Top of DATA SUPPLIED

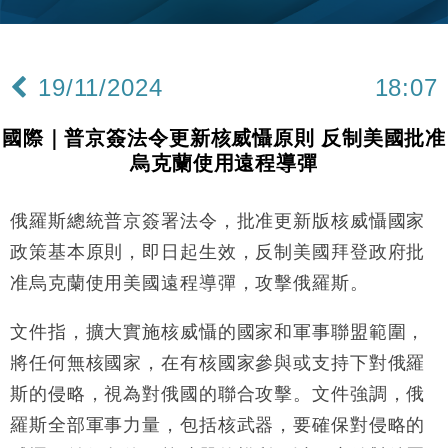
差達1125億美元
財經｜日本春季三度入市撐日圓 4月單日斥6.28萬億
12:44
日圓干預創新高
19/11/2024
18:07
國際｜特朗普料美伊戰事快結束 承認部分彈藥庫存緊
11:12
張
國際｜普京簽法令更新核威懾原則 反制美國批准
財經｜SA售股自救後再出手 斥4億美元押注未上市公
15:59
烏克蘭使用遠程導彈
司
財經｜華僑銀行上半年淨利創新高 中期息增15%至
18:31
47仙
俄羅斯總統普京簽署法令，批准更新版核威懾國家
財經｜滙豐上調香港今年GDP預測至4.5% 看好貿易
17:33
政策基本原則，即日起生效，反制美國拜登政府批
及消費表現
准烏克蘭使用美國遠程導彈，攻擊俄羅斯。
本地｜假冒內地執法人員要求交「保證金」 43歲女子
16:47
損失近6900萬元
文件指，擴大實施核威懾的國家和軍事聯盟範圍，
財經｜日經失守6.5萬點後回穩 全周仍升近2%
16:05
將任何無核國家，在有核國家參與或支持下對俄羅
斯的侵略，視為對俄國的聯合攻擊。文件強調，俄
財經｜恒隆10月換帥 玩具「反」斗城亞洲CEO蔡德
15:47
粦接任
羅斯全部軍事力量，包括核武器，要確保對侵略的
財經｜韓股反覆波動收跌 連挫7周創逾3年最長跌勢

Bottom of DATA SUPPLIED

→ ABOUT THIS EXERCISE
Copy the whole of the material above exactly, and exclude every picture.

→ OUTPUT OF THE TASK
差達1125億美元
財經｜日本春季三度入市撐日圓 4月單日斥6.28萬億
12:44
日圓干預創新高
19/11/2024
18:07
國際｜特朗普料美伊戰事快結束 承認部分彈藥庫存緊
11:12
張
國際｜普京簽法令更新核威懾原則 反制美國批准
財經｜SA售股自救後再出手 斥4億美元押注未上市公
15:59
烏克蘭使用遠程導彈
司
財經｜華僑銀行上半年淨利創新高 中期息增15%至
18:31
47仙
俄羅斯總統普京簽署法令，批准更新版核威懾國家
財經｜滙豐上調香港今年GDP預測至4.5% 看好貿易
17:33
政策基本原則，即日起生效，反制美國拜登政府批
及消費表現
准烏克蘭使用美國遠程導彈，攻擊俄羅斯。
本地｜假冒內地執法人員要求交「保證金」 43歲女子
16:47
損失近6900萬元
文件指，擴大實施核威懾的國家和軍事聯盟範圍，
財經｜日經失守6.5萬點後回穩 全周仍升近2%
16:05
將任何無核國家，在有核國家參與或支持下對俄羅
斯的侵略，視為對俄國的聯合攻擊。文件強調，俄
財經｜恒隆10月換帥 玩具「反」斗城亞洲CEO蔡德
15:47
粦接任
羅斯全部軍事力量，包括核武器，要確保對侵略的
財經｜韓股反覆波動收跌 連挫7周創逾3年最長跌勢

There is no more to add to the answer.